Cette menace fit tomber la colère du jeune homme: le vent de la contrainte venait de souffler dessus. Il remit son cheval au trot.

«C’est mal à toi-même, Caderousse, dit-il, de t’y prendre ainsi envers un ancien camarade, comme tu disais tout à l’heure; tu es Marseillais, je suis…

– Tu le sais donc ce que tu es maintenant?

– Non, mais j’ai été élevé en Corse; tu es vieux et entêté; je suis jeune et têtu. Entre gens comme nous, la menace est mauvaise, et tout doit se faire à l’amiable. Est-ce ma faute si la chance, qui continue d’être mauvaise pour toi, est bonne pour moi au contraire?

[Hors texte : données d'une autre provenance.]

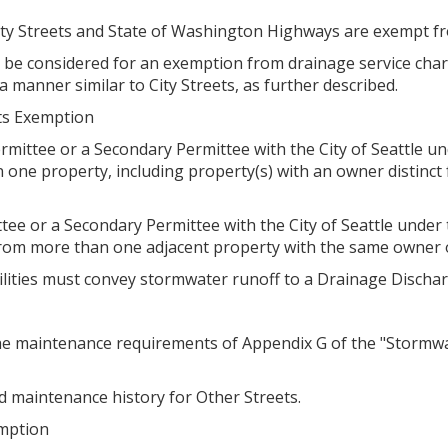
City Streets and State of Washington Highways are exempt f
 be considered for an exemption from drainage service charg
 manner similar to City Streets, as further described.
ets Exemption
ermittee or a Secondary Permittee with the City of Seattle
one property, including property(s) with an owner distinct 
ttee or a Secondary Permittee with the City of Seattle und
rom more than one adjacent property with the same owner o
cilities must convey stormwater runoff to a Drainage Dischar
he maintenance requirements of Appendix G of the "Stormwat
 maintenance history for Other Streets.
emption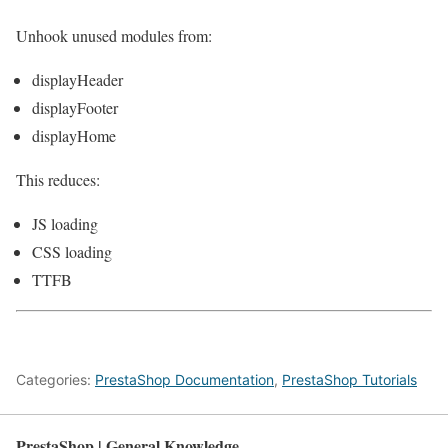
Unhook unused modules from:
displayHeader
displayFooter
displayHome
This reduces:
JS loading
CSS loading
TTFB
Categories:
PrestaShop Documentation
,
PrestaShop Tutorials
PrestaShop | General Knowledge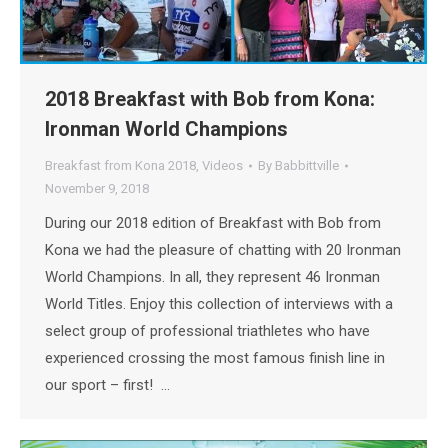
2018 Breakfast with Bob from Kona:
Ironman World Champions
Breakfast from Kona 2018
,
Videos
By
Babbittville
November 9, 2018
During our 2018 edition of Breakfast with Bob from
Kona we had the pleasure of chatting with 20 Ironman
World Champions. In all, they represent 46 Ironman
World Titles. Enjoy this collection of interviews with a
select group of professional triathletes who have
experienced crossing the most famous finish line in
our sport – first! …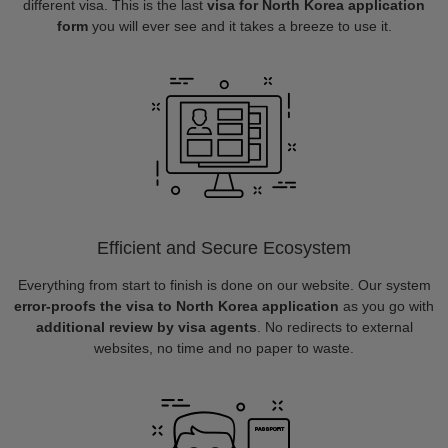
different visa. This is the last
visa for North Korea application
form
you will ever see and it takes a breeze to use it.
Efficient and Secure Ecosystem
Everything from start to finish is done on our website. Our system
error-proofs the visa to North Korea application
as you go with
additional review by visa agents
. No redirects to external
websites, no time and no paper to waste.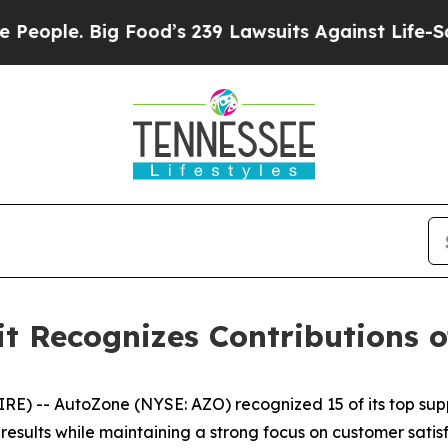
le. Big Food’s 239 Lawsuits Against Life-Saving 
 Recognizes Contributions of
 -- AutoZone (NYSE: AZO) recognized 15 of its top supp
sults while maintaining a strong focus on customer satisf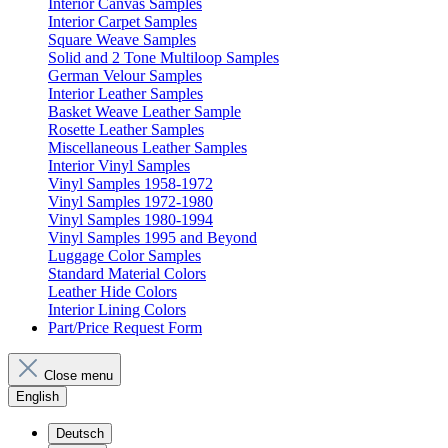
Interior Canvas Samples
Interior Carpet Samples
Square Weave Samples
Solid and 2 Tone Multiloop Samples
German Velour Samples
Interior Leather Samples
Basket Weave Leather Sample
Rosette Leather Samples
Miscellaneous Leather Samples
Interior Vinyl Samples
Vinyl Samples 1958-1972
Vinyl Samples 1972-1980
Vinyl Samples 1980-1994
Vinyl Samples 1995 and Beyond
Luggage Color Samples
Standard Material Colors
Leather Hide Colors
Interior Lining Colors
Part/Price Request Form
Close menu
English
Deutsch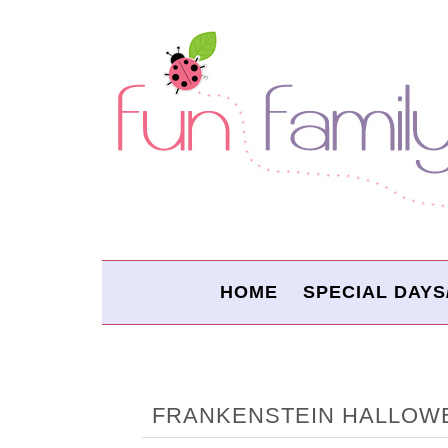
HOME
SPECIAL DAYS
FRANKENSTEIN HALLOW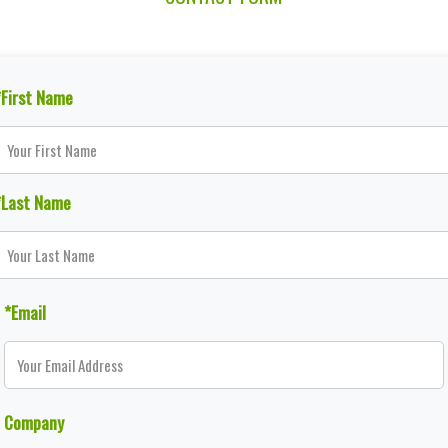
*First Name
*Last Name
*Email
Company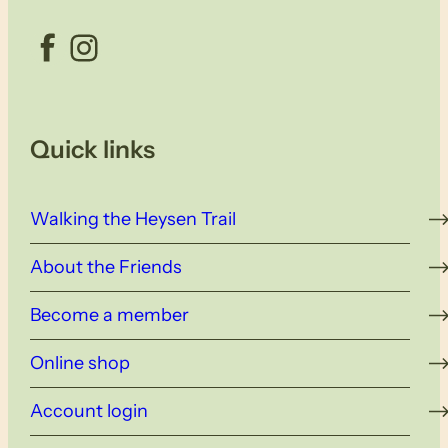
Facebook
Instagram
Quick links
Walking the Heysen Trail
About the Friends
Become a member
Online shop
Account login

– Elle est donc bonne, la chance? ce n’est donc pas un groom d’emprunt, ce n’est donc pas un tilbury d’emprunt, ce ne sont donc pas des habits d’emprunt que nous avons là? Bon, tant mieux! dit Caderousse avec des yeux brillants de convoitise.

– Oh! tu le vois bien et tu le sais bien, puisque tu m’abordes, dit Andrea s’animant de plus en plus. Si j’avais un mouchoir comme le tien sur ma tête, un bourgeron crasseux sur les épaules et des souliers percés aux pieds, tu ne me reconnaîtrais pas.